En France, le groupe est donc confiant pour l’année à venir, les estimations de production nucléaire étant confirmées dans les fourchettes 315-345 TWh pour 2024, 335-365 TWh pour 2025 et 2026.

 

Vigilance au Royaume-Uni 

 

Cependant, Luc Rémont a encore à régler le projet Hinkley Point au Royaume-Uni.

Pour mémoire, fin janvier, EDF avait annoncé une nouvelle réévaluation de son calendrier de mise en service de ses deux futurs réacteurs de 3,2 GW en construction en Angleterre, prévue désormais vers la fin de la décennie au lieu de 2025 comme initialement fixé.

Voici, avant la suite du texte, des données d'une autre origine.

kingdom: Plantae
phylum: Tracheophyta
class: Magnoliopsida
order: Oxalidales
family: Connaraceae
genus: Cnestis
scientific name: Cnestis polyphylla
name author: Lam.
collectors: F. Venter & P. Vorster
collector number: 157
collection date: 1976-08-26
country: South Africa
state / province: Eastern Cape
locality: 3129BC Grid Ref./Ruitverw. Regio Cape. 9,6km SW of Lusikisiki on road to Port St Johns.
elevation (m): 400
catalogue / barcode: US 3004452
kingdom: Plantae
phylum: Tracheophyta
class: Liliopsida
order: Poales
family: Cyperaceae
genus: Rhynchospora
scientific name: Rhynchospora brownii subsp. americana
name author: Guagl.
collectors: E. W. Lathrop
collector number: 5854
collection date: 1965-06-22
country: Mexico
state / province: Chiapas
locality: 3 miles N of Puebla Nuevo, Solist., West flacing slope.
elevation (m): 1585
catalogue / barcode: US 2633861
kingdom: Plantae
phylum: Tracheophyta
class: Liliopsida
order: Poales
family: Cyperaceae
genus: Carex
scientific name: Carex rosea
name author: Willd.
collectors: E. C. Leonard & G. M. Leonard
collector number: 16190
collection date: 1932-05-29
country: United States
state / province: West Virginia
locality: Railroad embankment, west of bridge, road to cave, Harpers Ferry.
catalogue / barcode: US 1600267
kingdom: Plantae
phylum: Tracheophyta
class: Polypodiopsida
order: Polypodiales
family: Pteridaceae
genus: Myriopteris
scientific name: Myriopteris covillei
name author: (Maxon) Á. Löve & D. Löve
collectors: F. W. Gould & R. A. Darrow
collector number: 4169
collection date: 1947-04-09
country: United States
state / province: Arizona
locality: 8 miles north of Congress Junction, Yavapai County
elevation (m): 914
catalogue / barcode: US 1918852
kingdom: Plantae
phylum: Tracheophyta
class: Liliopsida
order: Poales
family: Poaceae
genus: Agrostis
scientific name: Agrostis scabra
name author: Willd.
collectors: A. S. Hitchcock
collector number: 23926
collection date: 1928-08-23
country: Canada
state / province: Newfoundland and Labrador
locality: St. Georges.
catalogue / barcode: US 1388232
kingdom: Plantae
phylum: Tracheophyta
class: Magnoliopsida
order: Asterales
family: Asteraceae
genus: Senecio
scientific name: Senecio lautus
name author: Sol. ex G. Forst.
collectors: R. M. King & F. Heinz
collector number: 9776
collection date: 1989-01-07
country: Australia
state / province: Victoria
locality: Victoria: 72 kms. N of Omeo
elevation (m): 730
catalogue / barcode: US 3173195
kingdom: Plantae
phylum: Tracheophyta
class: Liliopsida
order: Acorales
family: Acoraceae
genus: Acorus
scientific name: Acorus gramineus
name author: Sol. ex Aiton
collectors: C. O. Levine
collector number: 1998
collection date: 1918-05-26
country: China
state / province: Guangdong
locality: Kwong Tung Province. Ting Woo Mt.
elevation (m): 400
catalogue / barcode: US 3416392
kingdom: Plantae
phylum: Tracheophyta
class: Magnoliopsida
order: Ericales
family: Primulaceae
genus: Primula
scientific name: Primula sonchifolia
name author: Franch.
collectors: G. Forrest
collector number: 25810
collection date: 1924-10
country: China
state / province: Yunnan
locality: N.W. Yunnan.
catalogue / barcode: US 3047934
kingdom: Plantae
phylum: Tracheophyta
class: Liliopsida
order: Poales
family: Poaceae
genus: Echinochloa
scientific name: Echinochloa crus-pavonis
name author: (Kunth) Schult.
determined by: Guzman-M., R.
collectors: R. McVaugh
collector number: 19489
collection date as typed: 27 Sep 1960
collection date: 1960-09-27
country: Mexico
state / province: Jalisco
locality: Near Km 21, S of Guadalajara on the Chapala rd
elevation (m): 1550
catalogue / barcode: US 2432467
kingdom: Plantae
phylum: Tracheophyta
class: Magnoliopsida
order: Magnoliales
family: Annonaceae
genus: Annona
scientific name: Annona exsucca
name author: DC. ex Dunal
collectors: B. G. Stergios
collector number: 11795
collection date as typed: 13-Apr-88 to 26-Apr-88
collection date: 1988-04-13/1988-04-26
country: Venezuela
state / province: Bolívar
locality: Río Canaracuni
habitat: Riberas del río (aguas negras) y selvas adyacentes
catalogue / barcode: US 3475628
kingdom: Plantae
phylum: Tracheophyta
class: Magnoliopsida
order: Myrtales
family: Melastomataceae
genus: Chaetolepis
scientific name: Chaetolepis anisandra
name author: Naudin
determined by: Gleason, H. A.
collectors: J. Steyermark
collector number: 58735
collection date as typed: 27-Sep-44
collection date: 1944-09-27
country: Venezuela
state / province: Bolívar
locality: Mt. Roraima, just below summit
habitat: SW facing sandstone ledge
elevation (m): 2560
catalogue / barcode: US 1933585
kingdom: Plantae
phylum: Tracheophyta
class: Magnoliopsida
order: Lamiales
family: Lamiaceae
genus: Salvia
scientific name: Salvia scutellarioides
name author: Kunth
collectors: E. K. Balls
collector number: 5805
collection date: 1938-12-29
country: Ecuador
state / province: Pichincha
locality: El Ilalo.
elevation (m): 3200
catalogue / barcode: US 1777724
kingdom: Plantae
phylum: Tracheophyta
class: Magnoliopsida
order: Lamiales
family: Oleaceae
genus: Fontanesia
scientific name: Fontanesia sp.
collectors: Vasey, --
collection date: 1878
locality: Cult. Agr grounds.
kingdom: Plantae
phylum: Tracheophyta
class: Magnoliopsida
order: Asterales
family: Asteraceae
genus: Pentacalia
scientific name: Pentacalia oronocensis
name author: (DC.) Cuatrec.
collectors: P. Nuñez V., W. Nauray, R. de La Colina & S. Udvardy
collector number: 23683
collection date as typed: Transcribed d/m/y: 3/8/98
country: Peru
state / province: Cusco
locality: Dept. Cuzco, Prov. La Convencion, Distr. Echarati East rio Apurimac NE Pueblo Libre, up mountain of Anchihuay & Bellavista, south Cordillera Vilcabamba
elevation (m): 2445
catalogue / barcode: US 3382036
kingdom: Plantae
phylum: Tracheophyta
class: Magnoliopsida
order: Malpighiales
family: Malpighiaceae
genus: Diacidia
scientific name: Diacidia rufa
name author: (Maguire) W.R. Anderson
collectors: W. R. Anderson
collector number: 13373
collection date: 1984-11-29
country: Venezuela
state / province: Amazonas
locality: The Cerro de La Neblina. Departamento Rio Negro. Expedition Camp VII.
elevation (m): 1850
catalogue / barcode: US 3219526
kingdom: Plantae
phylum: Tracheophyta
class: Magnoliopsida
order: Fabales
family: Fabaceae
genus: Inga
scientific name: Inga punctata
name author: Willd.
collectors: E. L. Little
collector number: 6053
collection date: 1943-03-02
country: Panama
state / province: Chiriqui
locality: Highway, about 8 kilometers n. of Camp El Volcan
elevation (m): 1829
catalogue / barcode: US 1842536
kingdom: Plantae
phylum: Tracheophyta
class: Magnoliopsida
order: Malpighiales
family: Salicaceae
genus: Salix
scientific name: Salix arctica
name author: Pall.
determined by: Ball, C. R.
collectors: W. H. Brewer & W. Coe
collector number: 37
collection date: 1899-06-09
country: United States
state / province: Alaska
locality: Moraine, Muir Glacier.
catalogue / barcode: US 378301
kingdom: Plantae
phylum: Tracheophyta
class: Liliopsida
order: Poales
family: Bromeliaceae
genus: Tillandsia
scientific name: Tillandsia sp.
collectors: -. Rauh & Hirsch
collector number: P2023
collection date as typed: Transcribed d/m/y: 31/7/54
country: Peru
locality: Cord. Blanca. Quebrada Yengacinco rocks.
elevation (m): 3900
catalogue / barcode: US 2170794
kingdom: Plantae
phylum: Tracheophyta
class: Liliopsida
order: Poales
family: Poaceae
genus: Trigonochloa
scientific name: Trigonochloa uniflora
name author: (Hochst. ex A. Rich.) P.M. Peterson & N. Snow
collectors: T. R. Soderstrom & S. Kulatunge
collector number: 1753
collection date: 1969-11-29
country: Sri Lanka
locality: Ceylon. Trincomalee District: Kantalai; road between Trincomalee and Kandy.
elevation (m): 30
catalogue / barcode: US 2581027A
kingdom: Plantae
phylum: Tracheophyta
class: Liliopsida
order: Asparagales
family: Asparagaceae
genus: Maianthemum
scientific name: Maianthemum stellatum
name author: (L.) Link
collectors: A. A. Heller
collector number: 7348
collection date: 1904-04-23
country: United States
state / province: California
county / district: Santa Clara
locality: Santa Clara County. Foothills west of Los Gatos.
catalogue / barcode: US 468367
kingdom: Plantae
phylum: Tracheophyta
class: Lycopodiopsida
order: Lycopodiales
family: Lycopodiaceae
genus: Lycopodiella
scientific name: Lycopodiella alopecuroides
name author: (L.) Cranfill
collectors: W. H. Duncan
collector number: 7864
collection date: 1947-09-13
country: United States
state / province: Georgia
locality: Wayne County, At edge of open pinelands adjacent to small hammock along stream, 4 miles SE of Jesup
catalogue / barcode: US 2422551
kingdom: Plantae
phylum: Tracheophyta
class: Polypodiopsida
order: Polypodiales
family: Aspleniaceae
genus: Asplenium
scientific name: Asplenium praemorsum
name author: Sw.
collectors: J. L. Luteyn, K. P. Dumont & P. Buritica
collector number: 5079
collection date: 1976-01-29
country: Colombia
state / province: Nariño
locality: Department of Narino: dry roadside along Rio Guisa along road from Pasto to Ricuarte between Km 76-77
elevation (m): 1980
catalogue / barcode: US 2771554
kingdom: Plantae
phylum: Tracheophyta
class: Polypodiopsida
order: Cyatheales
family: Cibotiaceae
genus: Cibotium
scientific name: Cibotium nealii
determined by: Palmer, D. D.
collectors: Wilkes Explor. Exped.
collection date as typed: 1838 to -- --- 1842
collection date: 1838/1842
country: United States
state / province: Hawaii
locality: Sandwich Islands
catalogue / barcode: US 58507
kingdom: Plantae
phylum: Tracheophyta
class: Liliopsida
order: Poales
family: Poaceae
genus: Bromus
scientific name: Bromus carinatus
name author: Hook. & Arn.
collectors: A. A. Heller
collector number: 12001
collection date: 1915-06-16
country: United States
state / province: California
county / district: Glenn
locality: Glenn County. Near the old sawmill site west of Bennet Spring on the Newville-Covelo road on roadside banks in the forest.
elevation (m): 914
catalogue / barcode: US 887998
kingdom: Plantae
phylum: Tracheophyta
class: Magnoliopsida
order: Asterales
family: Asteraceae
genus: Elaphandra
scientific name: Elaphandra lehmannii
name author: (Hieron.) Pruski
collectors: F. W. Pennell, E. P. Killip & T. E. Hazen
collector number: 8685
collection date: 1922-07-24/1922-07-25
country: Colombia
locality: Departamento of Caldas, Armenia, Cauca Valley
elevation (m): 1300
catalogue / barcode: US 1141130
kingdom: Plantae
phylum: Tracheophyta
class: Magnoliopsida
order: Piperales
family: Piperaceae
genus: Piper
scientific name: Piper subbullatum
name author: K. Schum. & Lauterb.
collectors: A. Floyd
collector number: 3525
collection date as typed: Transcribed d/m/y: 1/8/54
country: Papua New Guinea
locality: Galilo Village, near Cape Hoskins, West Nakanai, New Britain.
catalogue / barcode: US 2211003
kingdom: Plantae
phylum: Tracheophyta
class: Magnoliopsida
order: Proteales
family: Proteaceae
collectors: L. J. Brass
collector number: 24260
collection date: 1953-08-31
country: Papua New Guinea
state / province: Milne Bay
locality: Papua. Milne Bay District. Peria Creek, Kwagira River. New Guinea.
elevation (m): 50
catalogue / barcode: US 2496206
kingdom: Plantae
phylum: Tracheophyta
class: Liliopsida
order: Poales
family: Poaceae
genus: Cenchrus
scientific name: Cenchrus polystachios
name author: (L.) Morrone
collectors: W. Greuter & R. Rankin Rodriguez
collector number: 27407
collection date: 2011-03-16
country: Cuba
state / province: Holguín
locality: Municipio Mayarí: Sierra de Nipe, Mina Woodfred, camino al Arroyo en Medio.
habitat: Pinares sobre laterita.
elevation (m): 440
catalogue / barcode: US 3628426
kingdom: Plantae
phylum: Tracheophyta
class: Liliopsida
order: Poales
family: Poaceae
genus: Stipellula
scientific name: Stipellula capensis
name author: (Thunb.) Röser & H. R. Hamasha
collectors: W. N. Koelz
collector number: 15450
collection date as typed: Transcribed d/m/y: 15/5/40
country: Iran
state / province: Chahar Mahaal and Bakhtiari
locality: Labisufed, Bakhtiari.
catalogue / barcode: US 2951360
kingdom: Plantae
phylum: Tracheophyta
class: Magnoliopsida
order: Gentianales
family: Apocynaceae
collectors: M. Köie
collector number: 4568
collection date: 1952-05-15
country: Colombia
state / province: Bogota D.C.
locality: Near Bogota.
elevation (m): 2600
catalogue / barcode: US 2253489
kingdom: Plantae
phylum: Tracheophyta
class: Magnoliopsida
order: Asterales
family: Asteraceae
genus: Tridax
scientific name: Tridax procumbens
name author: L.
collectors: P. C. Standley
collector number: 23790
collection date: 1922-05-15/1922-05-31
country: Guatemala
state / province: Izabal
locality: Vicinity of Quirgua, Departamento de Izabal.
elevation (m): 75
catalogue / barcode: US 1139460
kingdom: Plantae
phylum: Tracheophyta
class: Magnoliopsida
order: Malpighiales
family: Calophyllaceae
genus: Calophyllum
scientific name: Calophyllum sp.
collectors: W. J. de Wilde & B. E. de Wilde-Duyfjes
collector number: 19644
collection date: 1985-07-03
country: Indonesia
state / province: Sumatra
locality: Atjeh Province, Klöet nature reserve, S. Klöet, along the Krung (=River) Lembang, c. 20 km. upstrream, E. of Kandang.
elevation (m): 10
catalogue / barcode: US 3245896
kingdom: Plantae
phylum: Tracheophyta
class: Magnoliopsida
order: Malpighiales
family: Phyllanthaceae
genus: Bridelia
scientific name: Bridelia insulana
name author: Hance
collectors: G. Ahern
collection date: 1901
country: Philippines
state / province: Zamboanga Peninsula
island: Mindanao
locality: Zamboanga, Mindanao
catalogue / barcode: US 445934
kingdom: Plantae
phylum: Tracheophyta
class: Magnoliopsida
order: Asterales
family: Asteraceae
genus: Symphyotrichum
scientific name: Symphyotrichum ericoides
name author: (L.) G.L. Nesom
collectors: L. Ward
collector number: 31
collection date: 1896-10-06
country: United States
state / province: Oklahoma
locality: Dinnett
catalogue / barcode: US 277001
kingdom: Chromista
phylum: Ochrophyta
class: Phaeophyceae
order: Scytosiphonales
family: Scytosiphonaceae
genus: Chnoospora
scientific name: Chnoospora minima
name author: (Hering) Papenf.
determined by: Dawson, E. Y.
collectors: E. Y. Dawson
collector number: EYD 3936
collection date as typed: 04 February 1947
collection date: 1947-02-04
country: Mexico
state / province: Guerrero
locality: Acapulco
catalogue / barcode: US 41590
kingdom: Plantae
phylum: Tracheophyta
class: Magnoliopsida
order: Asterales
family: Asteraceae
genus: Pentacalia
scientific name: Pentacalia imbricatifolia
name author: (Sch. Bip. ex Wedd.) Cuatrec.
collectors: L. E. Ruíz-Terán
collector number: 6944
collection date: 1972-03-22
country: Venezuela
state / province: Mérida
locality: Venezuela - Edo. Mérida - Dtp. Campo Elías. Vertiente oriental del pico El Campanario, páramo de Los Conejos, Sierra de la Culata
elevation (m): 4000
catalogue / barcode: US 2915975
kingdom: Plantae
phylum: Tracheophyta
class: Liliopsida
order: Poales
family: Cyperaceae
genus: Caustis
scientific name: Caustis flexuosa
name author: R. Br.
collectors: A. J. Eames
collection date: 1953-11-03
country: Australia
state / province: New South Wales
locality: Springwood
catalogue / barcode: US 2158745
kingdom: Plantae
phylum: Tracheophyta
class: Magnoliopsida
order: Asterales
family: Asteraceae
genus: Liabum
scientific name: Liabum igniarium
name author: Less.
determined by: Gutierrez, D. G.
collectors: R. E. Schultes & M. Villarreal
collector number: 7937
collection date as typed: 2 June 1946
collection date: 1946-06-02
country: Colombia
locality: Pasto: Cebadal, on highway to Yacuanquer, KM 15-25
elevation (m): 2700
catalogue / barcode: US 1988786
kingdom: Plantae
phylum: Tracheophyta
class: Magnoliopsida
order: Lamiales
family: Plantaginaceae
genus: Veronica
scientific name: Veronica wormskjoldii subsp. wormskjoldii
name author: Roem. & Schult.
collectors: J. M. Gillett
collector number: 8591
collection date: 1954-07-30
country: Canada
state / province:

Un retard qui a un coût évalué par le groupe entre 31 et 34 milliards de livres sterling (valeur 2015), soit un surcoût de 6 à 8 milliards de livres par rapport à la dernière révision datant de 2022 (25-26 milliards de livres contre 18 milliards estimé en 2016 au lancement du projet).

Des coûts qui sont actuellement financés dans leur intégralité par EDF, a annoncé le groupe. D’ailleurs, ce vendredi, l'entreprise a indiqué avoir procédé à une dépréciation de 7,9 milliards d’euros liée à ces difficultés de chantiers et du Goodwill d’EDF Energy.